"Therefore, my dear friends, as you have always obeyed—not only in my presence, but now much more in my absence—continue to work out your salvation with fear and trembling."
Philippians 2 verse 12
"Surely God is my salvation; I will trust and not be afraid. The LORD, the LORD, is my strength and my song; he has become my salvation."
Isaiah 12 verse 2
The last post was motivated by questions that were posed to me at an alpha course. This post is no different. The doctrine of Hell is a serious stumbling block for many non-Christians and it seemed to be for the people I spoke to at alpha too. It's one of those issues thats to do with the theology of grace, predestination, free will, satan etc etc. In short it tends to get stupidly complicated very quickly. However, I think that serious attention can be paid to the doctrine of hell without it becoming abstract and intellectual. In fact - with a doctrine that concerns us and those we love it would be offensive and wrong to consider it in this way.
Jesus clearly believed in hell and mentions it numerous times. The story of the sheep and the goats is the most famous example of this. It's not a nice story at all! In any case the text does not provide a criteria of those who are saved and those who are dammed. The only soteriology (theology of salvation) we are provided with is to do with Jesus as the supremely good and just judge. I admit that I struggle with the idea of hell, but I struggle with it less when I remember that we can trust God because God is good. Whatever he decides will be fair and good in the strictest sense so we need not worry. Nevertheless the issue becomes rather personal when we are faced with loving and selfless people who are aware of what Christianity is and choose to reject it.
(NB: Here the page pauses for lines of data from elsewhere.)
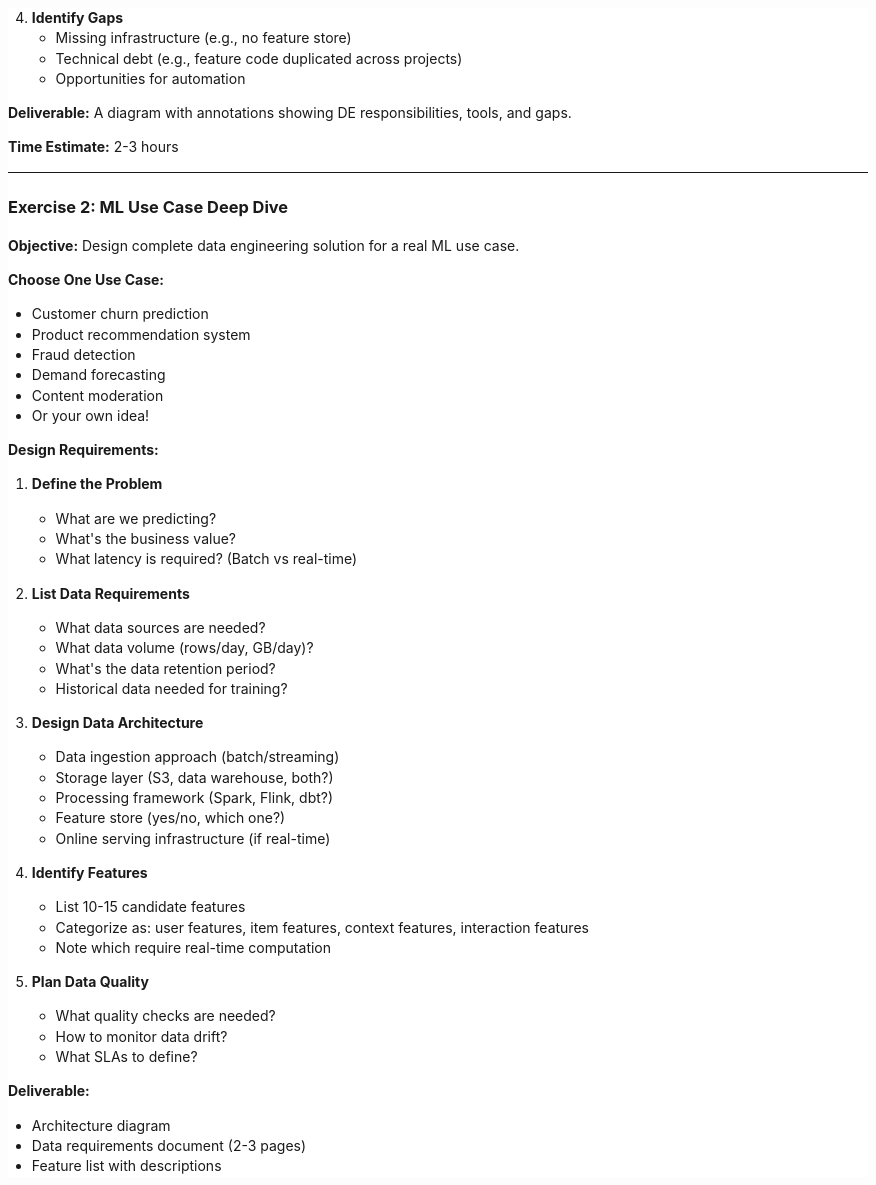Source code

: 4. **Identify Gaps**
   - Missing infrastructure (e.g., no feature store)
   - Technical debt (e.g., feature code duplicated across projects)
   - Opportunities for automation

**Deliverable:** A diagram with annotations showing DE responsibilities, tools, and gaps.

**Time Estimate:** 2-3 hours

---

### Exercise 2: ML Use Case Deep Dive

**Objective:** Design complete data engineering solution for a real ML use case.

**Choose One Use Case:**
- Customer churn prediction
- Product recommendation system
- Fraud detection
- Demand forecasting
- Content moderation
- Or your own idea!

**Design Requirements:**

1. **Define the Problem**
   - What are we predicting?
   - What's the business value?
   - What latency is required? (Batch vs real-time)

2. **List Data Requirements**
   - What data sources are needed?
   - What data volume (rows/day, GB/day)?
   - What's the data retention period?
   - Historical data needed for training?

3. **Design Data Architecture**
   - Data ingestion approach (batch/streaming)
   - Storage layer (S3, data warehouse, both?)
   - Processing framework (Spark, Flink, dbt?)
   - Feature store (yes/no, which one?)
   - Online serving infrastructure (if real-time)

4. **Identify Features**
   - List 10-15 candidate features
   - Categorize as: user features, item features, context features, interaction features
   - Note which require real-time computation

5. **Plan Data Quality**
   - What quality checks are needed?
   - How to monitor data drift?
   - What SLAs to define?

**Deliverable:**
- Architecture diagram
- Data requirements document (2-3 pages)
- Feature list with descriptions
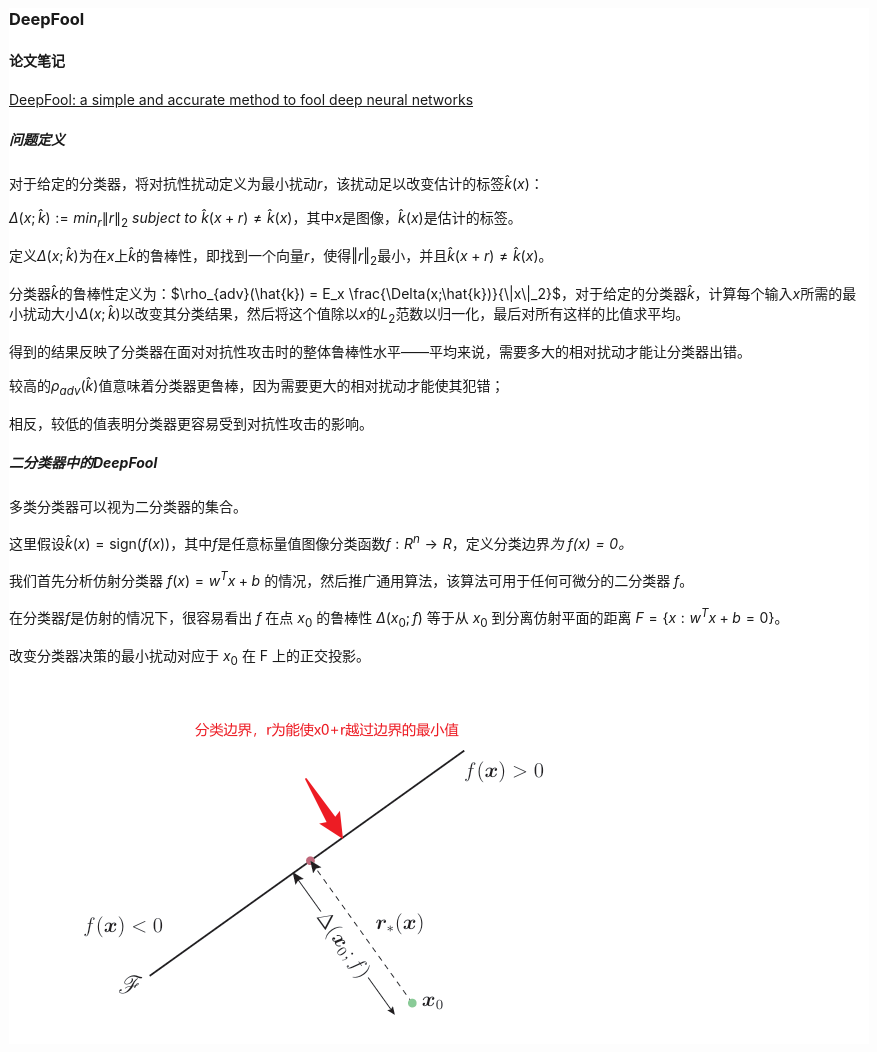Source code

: ### DeepFool

#### 论文笔记

[DeepFool: a simple and accurate method to fool deep neural networks](https://arxiv.org/pdf/1511.04599)

##### 问题定义

对于给定的分类器，将对抗性扰动定义为最小扰动$r$，该扰动足以改变估计的标签$\hat{k}(x)$：

$\begin{equation}
    \Delta(x;\hat{k}) := min_r \|r\|_2\ subject\ to\ \hat{k}(x+r) \neq \hat{k}(x)
\end{equation}$，其中$x$是图像，$\hat{k}(x)$是估计的标签。

定义$\Delta(x;\hat{k})$为在$x$上$\hat{k}$的鲁棒性，即找到一个向量$r$，使得$\Vert r\Vert_2$最小，并且$\hat{k}(x+r) \neq \hat{k}(x)$。

分类器$\hat{k}$的鲁棒性定义为：$\rho_{adv}(\hat{k}) = E_x \frac{\Delta(x;\hat{k})}{\|x\|_2}$，对于给定的分类器$\hat{k}$，计算每个输入$x$所需的最小扰动大小$\Delta(x;\hat{k})$以改变其分类结果，然后将这个值除以$x$的$L_2$范数以归一化，最后对所有这样的比值求平均。

得到的结果反映了分类器在面对对抗性攻击时的整体鲁棒性水平——平均来说，需要多大的相对扰动才能让分类器出错。

较高的$\rho_{adv}(\hat{k})$值意味着分类器更鲁棒，因为需要更大的相对扰动才能使其犯错；

相反，较低的值表明分类器更容易受到对抗性攻击的影响。

##### 二分类器中的DeepFool

多类分类器可以视为二分类器的集合。

这里假设$\hat{k}(x) = \mathrm{sign}(f(x))$，其中$f$是任意标量值图像分类函数$f : R^n \to R$，定义分类边界*为 $f(x) = 0$。*

我们首先分析仿射分类器 $f(x) = w^Tx + b$ 的情况，然后推广通用算法，该算法可用于任何可微分的二分类器 $f$。

在分类器$f$是仿射的情况下，很容易看出 $f$ 在点 $x_0$ 的鲁棒性 $\Delta(x_0; f)$ 等于从 $x_0$ 到分离仿射平面的距离 $F = \{x : w^Tx + b = 0\}$。

改变分类器决策的最小扰动对应于 $x_0$ 在 F 上的正交投影。

![](对抗样本/image-20241127150119988.png)
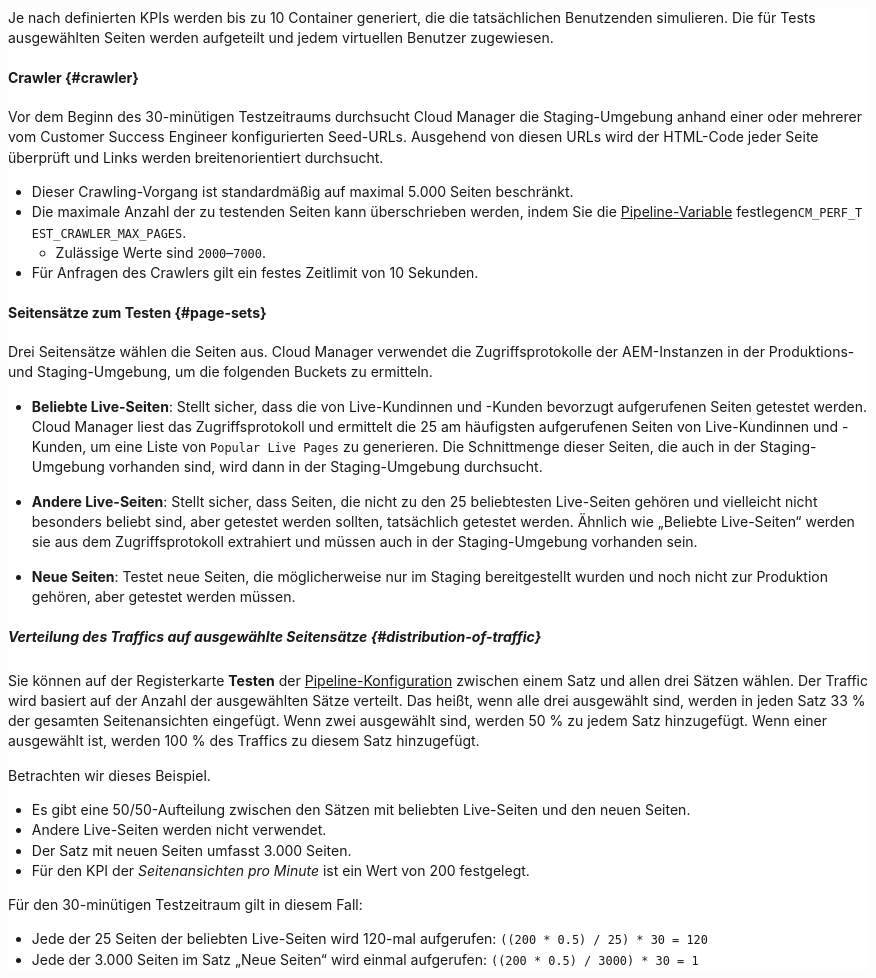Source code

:Je nach definierten KPIs werden bis zu 10 Container generiert, die die tatsächlichen Benutzenden simulieren. Die für Tests ausgewählten Seiten werden aufgeteilt und jedem virtuellen Benutzer zugewiesen.

#### Crawler {#crawler}

Vor dem Beginn des 30-minütigen Testzeitraums durchsucht Cloud Manager die Staging-Umgebung anhand einer oder mehrerer vom Customer Success Engineer konfigurierten Seed-URLs. Ausgehend von diesen URLs wird der HTML-Code jeder Seite überprüft und Links werden breitenorientiert durchsucht.

* Dieser Crawling-Vorgang ist standardmäßig auf maximal 5.000 Seiten beschränkt.
* Die maximale Anzahl der zu testenden Seiten kann überschrieben werden, indem Sie die [Pipeline-Variable](/help/getting-started/build-environment.md#pipeline-variables) festlegen`CM_PERF_TEST_CRAWLER_MAX_PAGES`.
   * Zulässige Werte sind `2000`–`7000`.
* Für Anfragen des Crawlers gilt ein festes Zeitlimit von 10 Sekunden.

#### Seitensätze zum Testen {#page-sets}

Drei Seitensätze wählen die Seiten aus. Cloud Manager verwendet die Zugriffsprotokolle der AEM-Instanzen in der Produktions- und Staging-Umgebung, um die folgenden Buckets zu ermitteln.

* **Beliebte Live-Seiten**: Stellt sicher, dass die von Live-Kundinnen und -Kunden bevorzugt aufgerufenen Seiten getestet werden. Cloud Manager liest das Zugriffsprotokoll und ermittelt die 25 am häufigsten aufgerufenen Seiten von Live-Kundinnen und -Kunden, um eine Liste von `Popular Live Pages` zu generieren. Die Schnittmenge dieser Seiten, die auch in der Staging-Umgebung vorhanden sind, wird dann in der Staging-Umgebung durchsucht.

* **Andere Live-Seiten**: Stellt sicher, dass Seiten, die nicht zu den 25 beliebtesten Live-Seiten gehören und vielleicht nicht besonders beliebt sind, aber getestet werden sollten, tatsächlich getestet werden. Ähnlich wie „Beliebte Live-Seiten“ werden sie aus dem Zugriffsprotokoll extrahiert und müssen auch in der Staging-Umgebung vorhanden sein.

* **Neue Seiten**: Testet neue Seiten, die möglicherweise nur im Staging bereitgestellt wurden und noch nicht zur Produktion gehören, aber getestet werden müssen.

##### Verteilung des Traffics auf ausgewählte Seitensätze {#distribution-of-traffic}

Sie können auf der Registerkarte **Testen** der [Pipeline-Konfiguration](/help/using/production-pipelines.md) zwischen einem Satz und allen drei Sätzen wählen. Der Traffic wird basiert auf der Anzahl der ausgewählten Sätze verteilt. Das heißt, wenn alle drei ausgewählt sind, werden in jeden Satz 33 % der gesamten Seitenansichten eingefügt. Wenn zwei ausgewählt sind, werden 50 % zu jedem Satz hinzugefügt. Wenn einer ausgewählt ist, werden 100 % des Traffics zu diesem Satz hinzugefügt.

Betrachten wir dieses Beispiel.

* Es gibt eine 50/50-Aufteilung zwischen den Sätzen mit beliebten Live-Seiten und den neuen Seiten.
* Andere Live-Seiten werden nicht verwendet.
* Der Satz mit neuen Seiten umfasst 3.000 Seiten.
* Für den KPI der *Seitenansichten pro Minute* ist ein Wert von 200 festgelegt.

Für den 30-minütigen Testzeitraum gilt in diesem Fall:

* Jede der 25 Seiten der beliebten Live-Seiten wird 120-mal aufgerufen: `((200 * 0.5) / 25) * 30 = 120`
* Jede der 3.000 Seiten im Satz „Neue Seiten“ wird einmal aufgerufen: `((200 * 0.5) / 3000) * 30 = 1`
Would it be just of God to send these people to hell? The liberating truth is that we are not God! We don't fully know what hell is or who is going to go there, but we can be sure that God knows the secrets of everybody's hearts. I take a certain comfort in this knowledge.
A few weeks ago I was nearly won over to the idea of universal salvation - salvation for all. There are competant theologians who advocate this position but I want to highlight the various thoughts that changed my mind in this matter. My ultimate problem was that universal salvation did not take the gravity of sin seriously. I'm not even referring to the sins of others either, merely my own. The challenge for me was that deep down I knew the seriousness of my own sin - that I did not deserve to be in Gods presence, and that I could only be so through the blood of Jesus. I'm not sure whether hell is nothingness, or eternal pain or whatever but I am certain that it is a place were we are cut off from Gods presence. Deep down I knew that I did not deserve to be in Gods presence and therefore that I needed forgiveness. Universalism destroyed all of this. It said that ultimately we are not so sinful that we don't deserve to be in Gods presence. I couldn't abide this idea - it took away the entire notion of repentence and therefore the entire notion of salvation.
I said this to the person concerned at the alpha course and encouraged them to think about heaven and hell on individual terms. Most of the problems people have with the doctrine of hell occur when they say 'well what about my atheist grandad, or what about this person'. The story of the sheep and the goats shows that we will have to give an account of our own actions before God and therefore we should 'work out our own salvation with fear and trembling'. Timothy speaks of the God 'who wants everybody to be saved'. Hell does exist and it should be characterised as everything that God is not, but most importantly - if we have faith then we believe that God is good and he is more than trustworthy. We are called to acknowledge that we as individuals deserve to be cut off from Gods presence, but once we have established this in relation to ourselves (as I did) we are not authorised to start providing a criteria for who is saved and who is not. Let God convict who he will and if he convicts us let us respond. However let us also acknowledge that Jesus is Lord and therefore it is quite simply not for us to know who is going to heaven or hell. We are only called to consider heaven and hell in relation to ourselves and our own salvation. The gospel will still be preached but as for those who, in the end, will be deemed righteous before God - that is totally and completely Gods decision and not ours. What I hope to have shown is an understanding of hell that is true to my faith but non-prescriptive with regards to everybody else.